■ MATERIAL SHOWN:
• • •

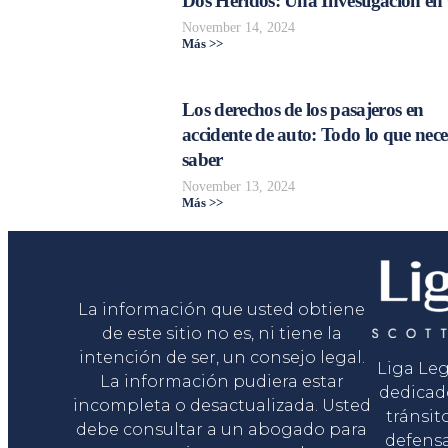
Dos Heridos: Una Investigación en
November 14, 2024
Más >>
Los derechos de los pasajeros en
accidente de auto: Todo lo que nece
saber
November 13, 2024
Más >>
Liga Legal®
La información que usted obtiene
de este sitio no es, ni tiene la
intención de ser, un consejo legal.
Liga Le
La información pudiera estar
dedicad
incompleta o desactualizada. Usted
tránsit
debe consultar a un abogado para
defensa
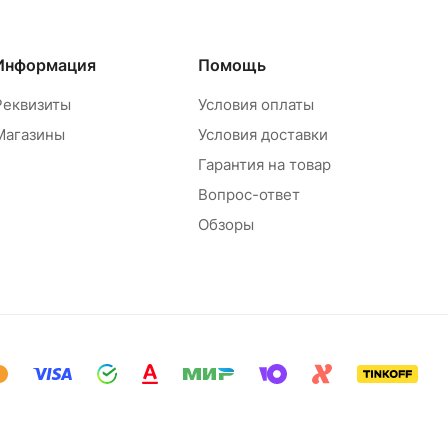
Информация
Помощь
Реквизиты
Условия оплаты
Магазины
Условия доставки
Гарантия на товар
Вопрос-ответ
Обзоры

• • •

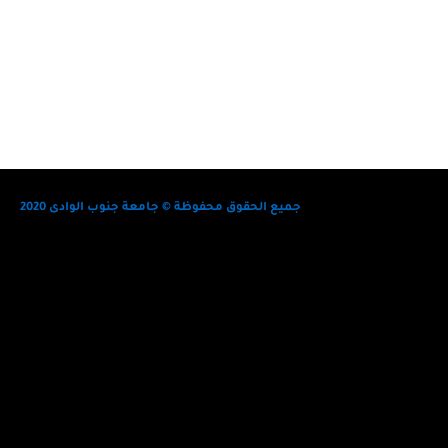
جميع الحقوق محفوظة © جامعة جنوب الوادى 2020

• • •

■ INSTRUCTION:
Gather each line in the data that holds the string "información".

■ SOLUTION TO THE EXERCISE:
La información que usted obtiene
La información pudiera estar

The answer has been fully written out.